Unnamed: 0,year,applicant_id,document_id,reimbursement_value_total,total_net_value,reimbursement_numbers,congressperson_name,congressperson_id,congressperson_document,term,...,issue_date,document_value,remark_value,net_values,month,installment,passenger,leg_of_the_trip,batch_number,reimbursement_values
107417,2009,1880,1701507,,22.36,3105,LUIZ PAULO VELLOZO LUCAS,141489,278,2007.0,...,2000-10-20,22.36,0.0,22.36,10,0,,,431507,
518515,2011,2303,2003049,,80.0,3554,RONALDO ZULKE,160594,515,2011.0,...,2001-02-01,80.0,0.0,80.0,2,0,,,519202,
293600,2010,1862,1895063,,29.0,3386,JOSÉ PAULO TÓFFANO,141471,378,2007.0,...,2007-07-14,29.0,0.0,29.0,7,0,,,486871,
292266,2010,1858,1811373,,76.0,3281,JOÃO OLIVEIRA,141460,61,2007.0,...,2008-03-28,76.0,0.0,76.0,3,0,,,463938,
375589,2010,995,1767225,,39.68,3218,CLAUDIO CAJADO,74537,186,2015.0,...,2009-01-18,39.68,0.0,39.68,1,0,,,450865,


In [6]:
meals.total_net_value.describe()

count    191724.000000
mean         65.758414
std          98.156313
min           0.010000
25%          24.800000
50%          46.060000
75%          85.250000
max        6205.000000
Name: total_net_value, dtype: float64

In [7]:
meals = meals[meals['congressperson_id'].notnull()]
meals.shape

(190763, 31)

In [8]:
# grouped = meals.groupby('cnpj_cpf', as_index=False)
# print('{} total cnpj/cpfs, {} are unique'.format(len(meals), len(grouped)))

In [9]:
# cnpj_cpfs = []
# names = []
# for group in grouped:
#     cnpj_cpfs.append(group[0])
#     names.append(group[1].iloc[0].supplier)

# names = pd.DataFrame({'cnpj_cpf': cnpj_cpfs, 'supplier_name': names})
# names.head()

## CNPJs/CPFs that received the most expenses in days.

In [12]:
keys = ['cnpj_cpf', 'supplier', 'issue_date']
aggregation = meals.groupby(keys)['total_net_value']. \
    agg({'sum': np.sum, 'expenses': len, 'mean': np.mean})

In [14]:
aggregation.sort_values(['expenses', 'sum'], ascending=[False, False]).head(10)

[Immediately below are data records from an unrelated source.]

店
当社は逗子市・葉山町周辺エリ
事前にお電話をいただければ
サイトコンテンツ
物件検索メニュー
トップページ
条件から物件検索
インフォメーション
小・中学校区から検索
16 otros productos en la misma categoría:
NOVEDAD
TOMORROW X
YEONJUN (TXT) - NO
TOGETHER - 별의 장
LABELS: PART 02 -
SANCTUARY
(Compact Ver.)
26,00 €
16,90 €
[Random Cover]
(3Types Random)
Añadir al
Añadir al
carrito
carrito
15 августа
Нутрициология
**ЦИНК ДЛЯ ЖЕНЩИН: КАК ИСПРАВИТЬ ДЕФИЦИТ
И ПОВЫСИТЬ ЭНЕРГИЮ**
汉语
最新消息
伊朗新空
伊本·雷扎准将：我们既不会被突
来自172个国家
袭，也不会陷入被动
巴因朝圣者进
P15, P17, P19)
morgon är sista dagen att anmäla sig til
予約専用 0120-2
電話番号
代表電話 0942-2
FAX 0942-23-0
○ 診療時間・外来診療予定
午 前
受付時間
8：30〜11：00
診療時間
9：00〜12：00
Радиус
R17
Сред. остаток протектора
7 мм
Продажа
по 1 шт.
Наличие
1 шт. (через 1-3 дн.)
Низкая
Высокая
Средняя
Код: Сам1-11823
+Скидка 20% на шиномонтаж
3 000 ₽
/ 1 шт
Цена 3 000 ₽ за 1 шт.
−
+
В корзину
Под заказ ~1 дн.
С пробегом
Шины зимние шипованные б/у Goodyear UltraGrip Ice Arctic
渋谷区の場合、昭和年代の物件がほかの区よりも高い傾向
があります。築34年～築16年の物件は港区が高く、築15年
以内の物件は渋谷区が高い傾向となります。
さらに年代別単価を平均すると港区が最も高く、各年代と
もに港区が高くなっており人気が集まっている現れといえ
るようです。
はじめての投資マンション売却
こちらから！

Unnamed: 0_level_0,Unnamed: 1_level_0,Unnamed: 2_level_0,expenses,sum,mean
cnpj_cpf,supplier,issue_date,Unnamed: 3_level_1,Unnamed: 4_level_1,Unnamed: 5_level_1
33469172000672,SERVIÇO NAC. DE APRENDIZAGEM COMERCIAL - SENAC,2016-05-24,73.0,1755.48,24.047671
33469172001644,SENAC - COMP. ADM. CAM. DEP. ANEXO IV 10º ANDAR,2015-03-18,60.0,2745.06,45.751
33469172000672,SERVIÇO NACIONAL DE APRENDIZAGEM COMERCIAL - SENAC,2016-10-05,60.0,1590.7,26.511667
33469172001644,SENAC - COMP. ADM. CAM. DEP. ANEXO IV 10º ANDAR,2015-05-06,57.0,2647.78,46.452281
33469172000672,SERV. NAC. DE APRENDIZAGEM COMERCIAL - SENAC,2015-03-11,56.0,1024.0,18.285714
33469172001644,SENAC - COMP. ADM. CAM. DEP. ANEXO IV 10º ANDAR,2015-03-17,55.0,2462.66,44.775636
33469172001644,SENAC - COMP. ADM. CAM. DEP. ANEXO IV 10º ANDAR,2015-05-07,55.0,2414.76,43.904727
33469172000672,SERVIÇO NACIONAL DE APRENDIZAGEM COMERCIAL - SENAC,2015-07-01,55.0,1391.17,25.294
33469172000672,SERV. NAC. DE APRENDIZAGEM COMERCIAL - SENAC,2015-03-25,55.0,1257.93,22.871455
33469172001644,SENAC - COMP. ADM. CAM. DEP. ANEXO IV 10º ANDAR,2015-04-28,54.0,2358.54,43.676667


As we observe, there's a place that received 73 reimburses in one day, by now we are looking for a way to know what congressperson had lunch in those places and how many they had paid for it, in order to find if some of those congressperson had an abnormal expense.